*** Opening of DATA SHOWN ***

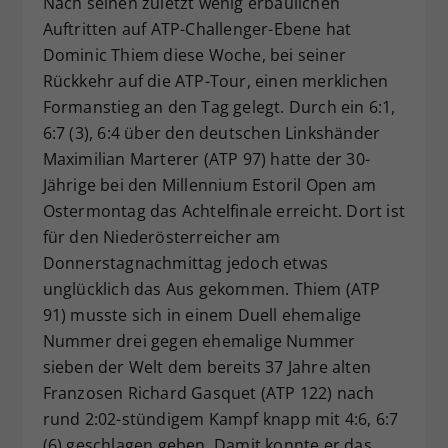
Nach seinen zuletzt wenig erbaulichen
Dieser Wert speichert Ihre Consent-
Auftritten auf ATP-Challenger-Ebene hat
Einstellungen. Unter anderem eine
Dominic Thiem diese Woche, bei seiner
zufällig generierte ID, für die
Rückkehr auf die ATP-Tour, einen merklichen
Zweck
historische Speicherung Ihrer
Formanstieg an den Tag gelegt. Durch ein 6:1,
vorgenommen Einstellungen, falls der
6:7 (3), 6:4 über den deutschen Linkshänder
Webseiten-Betreiber dies eingestellt
hat.
Maximilian Marterer (ATP 97) hatte der 30-
Jährige bei den Millennium Estoril Open am
Ostermontag das Achtelfinale erreicht. Dort ist
für den Niederösterreicher am
Donnerstagnachmittag jedoch etwas
unglücklich das Aus gekommen. Thiem (ATP
91) musste sich in einem Duell ehemalige
Nummer drei gegen ehemalige Nummer
sieben der Welt dem bereits 37 Jahre alten
Franzosen Richard Gasquet (ATP 122) nach
rund 2:02-stündigem Kampf knapp mit 4:6, 6:7
(6) geschlagen geben. Damit konnte er das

*** Close of DATA SHOWN ***

▶ EXERCISE AIM: Give back every record exactly, dropping its pictures.

▶ ANSWER TO THIS EXERCISE:
Nach seinen zuletzt wenig erbaulichen
Dieser Wert speichert Ihre Consent-
Auftritten auf ATP-Challenger-Ebene hat
Einstellungen. Unter anderem eine
Dominic Thiem diese Woche, bei seiner
zufällig generierte ID, für die
Rückkehr auf die ATP-Tour, einen merklichen
Zweck
historische Speicherung Ihrer
Formanstieg an den Tag gelegt. Durch ein 6:1,
vorgenommen Einstellungen, falls der
6:7 (3), 6:4 über den deutschen Linkshänder
Webseiten-Betreiber dies eingestellt
hat.
Maximilian Marterer (ATP 97) hatte der 30-
Jährige bei den Millennium Estoril Open am
Ostermontag das Achtelfinale erreicht. Dort ist
für den Niederösterreicher am
Donnerstagnachmittag jedoch etwas
unglücklich das Aus gekommen. Thiem (ATP
91) musste sich in einem Duell ehemalige
Nummer drei gegen ehemalige Nummer
sieben der Welt dem bereits 37 Jahre alten
Franzosen Richard Gasquet (ATP 122) nach
rund 2:02-stündigem Kampf knapp mit 4:6, 6:7
(6) geschlagen geben. Damit konnte er das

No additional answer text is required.